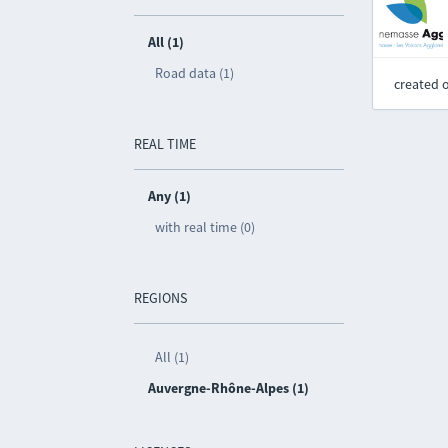
All (1)
Road data (1)
created 
REAL TIME
Any (1)
with real time (0)
REGIONS
All (1)
Auvergne-Rhône-Alpes (1)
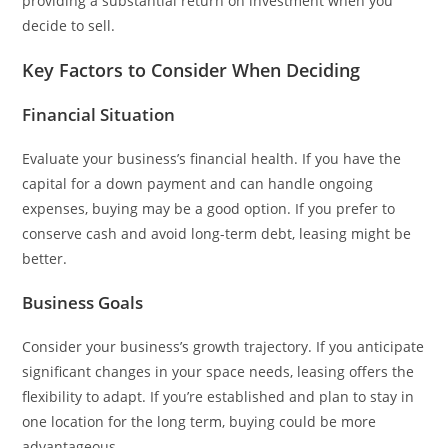
providing a substantial return on investment when you
decide to sell.
Key Factors to Consider When Deciding
Financial Situation
Evaluate your business’s financial health. If you have the
capital for a down payment and can handle ongoing
expenses, buying may be a good option. If you prefer to
conserve cash and avoid long-term debt, leasing might be
better.
Business Goals
Consider your business’s growth trajectory. If you anticipate
significant changes in your space needs, leasing offers the
flexibility to adapt. If you’re established and plan to stay in
one location for the long term, buying could be more
advantageous.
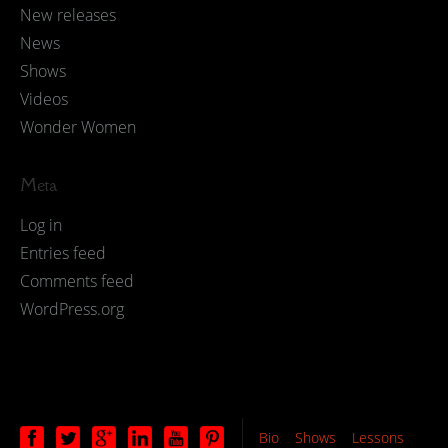
New releases
News
Shows
Videos
Wonder Women
Meta
Log in
Entries feed
Comments feed
WordPress.org
Bio
Shows
Lessons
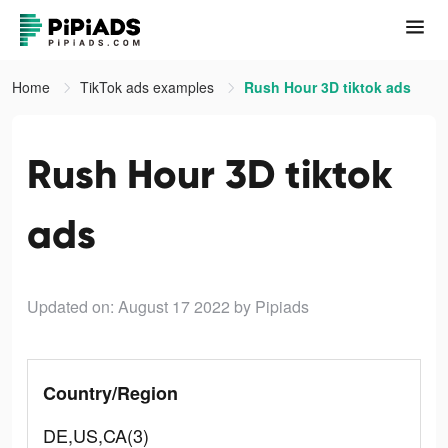
Home
TikTok ads examples
Rush Hour 3D tiktok ads
Rush Hour 3D tiktok
ads
Updated on: August 17 2022
by Pipiads
Country/Region
DE,US,CA(3)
┄┄┄┄┄┄
Your goal ▸ Print each record exactly as it stands, leaving the images out.

The completed task ▸
All (1)
Road data (1)
created 
REAL TIME
Any (1)
with real time (0)
REGIONS
All (1)
Auvergne-Rhône-Alpes (1)
providing a substantial return on investment when you
decide to sell.
Key Factors to Consider When Deciding
Financial Situation
Evaluate your business’s financial health. If you have the
capital for a down payment and can handle ongoing
expenses, buying may be a good option. If you prefer to
conserve cash and avoid long-term debt, leasing might be
better.
Business Goals
Consider your business’s growth trajectory. If you anticipate
significant changes in your space needs, leasing offers the
flexibility to adapt. If you’re established and plan to stay in
one location for the long term, buying could be more
advantageous.
New releases
News
Shows
Videos
Wonder Women
Meta
Log in
Entries feed
Comments feed
WordPress.org
Bio
Shows
Lessons
Home
TikTok ads examples
Rush Hour 3D tiktok ads
Rush Hour 3D tiktok
ads
Updated on: August 17 2022
by Pipiads
Country/Region
DE,US,CA(3)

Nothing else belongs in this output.